**What the task requires**
State how many lines in the entries below contain the word "episode". Case counts, so only that exact capitalization matches. Reply with the number alone.

-- Opening Marker --

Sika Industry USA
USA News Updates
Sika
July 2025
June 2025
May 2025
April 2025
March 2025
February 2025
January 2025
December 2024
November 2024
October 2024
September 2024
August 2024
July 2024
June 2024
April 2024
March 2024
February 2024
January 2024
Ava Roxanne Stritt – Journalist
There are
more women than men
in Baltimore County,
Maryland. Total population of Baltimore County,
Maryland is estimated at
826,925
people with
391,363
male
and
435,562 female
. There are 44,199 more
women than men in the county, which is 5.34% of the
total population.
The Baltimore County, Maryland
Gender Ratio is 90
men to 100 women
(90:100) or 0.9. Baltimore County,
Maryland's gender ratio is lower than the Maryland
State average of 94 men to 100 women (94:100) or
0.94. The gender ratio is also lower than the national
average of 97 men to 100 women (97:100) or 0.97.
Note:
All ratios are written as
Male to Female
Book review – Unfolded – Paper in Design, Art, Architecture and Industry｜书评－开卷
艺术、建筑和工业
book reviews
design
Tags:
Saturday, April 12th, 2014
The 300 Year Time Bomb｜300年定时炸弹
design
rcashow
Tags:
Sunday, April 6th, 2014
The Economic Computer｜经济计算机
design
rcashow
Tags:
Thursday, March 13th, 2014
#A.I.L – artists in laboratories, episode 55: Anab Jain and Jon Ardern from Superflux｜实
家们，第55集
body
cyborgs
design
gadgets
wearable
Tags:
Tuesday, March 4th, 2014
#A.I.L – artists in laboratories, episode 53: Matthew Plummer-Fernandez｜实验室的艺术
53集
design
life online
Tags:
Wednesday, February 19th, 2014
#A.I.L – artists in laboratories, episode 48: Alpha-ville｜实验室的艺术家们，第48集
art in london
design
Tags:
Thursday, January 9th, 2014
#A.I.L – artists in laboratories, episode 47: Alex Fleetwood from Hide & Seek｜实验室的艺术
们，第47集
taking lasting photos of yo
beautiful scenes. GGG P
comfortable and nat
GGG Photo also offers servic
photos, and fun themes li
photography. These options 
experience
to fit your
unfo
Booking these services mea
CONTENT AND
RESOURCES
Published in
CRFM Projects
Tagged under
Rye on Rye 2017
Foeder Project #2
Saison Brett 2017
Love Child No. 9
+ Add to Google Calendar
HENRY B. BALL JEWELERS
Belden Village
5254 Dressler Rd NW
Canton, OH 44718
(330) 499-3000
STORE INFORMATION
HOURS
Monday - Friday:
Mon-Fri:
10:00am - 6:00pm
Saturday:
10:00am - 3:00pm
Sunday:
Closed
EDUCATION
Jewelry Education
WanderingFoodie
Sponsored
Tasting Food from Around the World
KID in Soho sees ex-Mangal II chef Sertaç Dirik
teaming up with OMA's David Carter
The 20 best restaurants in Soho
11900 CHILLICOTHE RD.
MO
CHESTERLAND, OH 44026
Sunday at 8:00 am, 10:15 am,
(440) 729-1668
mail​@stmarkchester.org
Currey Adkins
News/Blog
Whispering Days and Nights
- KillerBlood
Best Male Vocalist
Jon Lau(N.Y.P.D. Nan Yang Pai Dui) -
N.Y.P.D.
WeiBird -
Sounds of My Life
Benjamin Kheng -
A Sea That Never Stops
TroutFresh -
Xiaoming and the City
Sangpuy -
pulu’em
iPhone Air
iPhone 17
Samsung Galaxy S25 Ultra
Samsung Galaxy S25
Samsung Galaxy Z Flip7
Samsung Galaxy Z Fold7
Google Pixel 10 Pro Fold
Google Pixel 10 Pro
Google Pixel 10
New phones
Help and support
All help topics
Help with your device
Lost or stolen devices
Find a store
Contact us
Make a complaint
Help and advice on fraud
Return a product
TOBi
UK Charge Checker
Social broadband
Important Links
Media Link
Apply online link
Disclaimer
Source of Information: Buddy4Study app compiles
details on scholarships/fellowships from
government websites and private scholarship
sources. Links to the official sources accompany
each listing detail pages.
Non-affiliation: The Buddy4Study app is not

-- Closing Marker --

**Solution**
4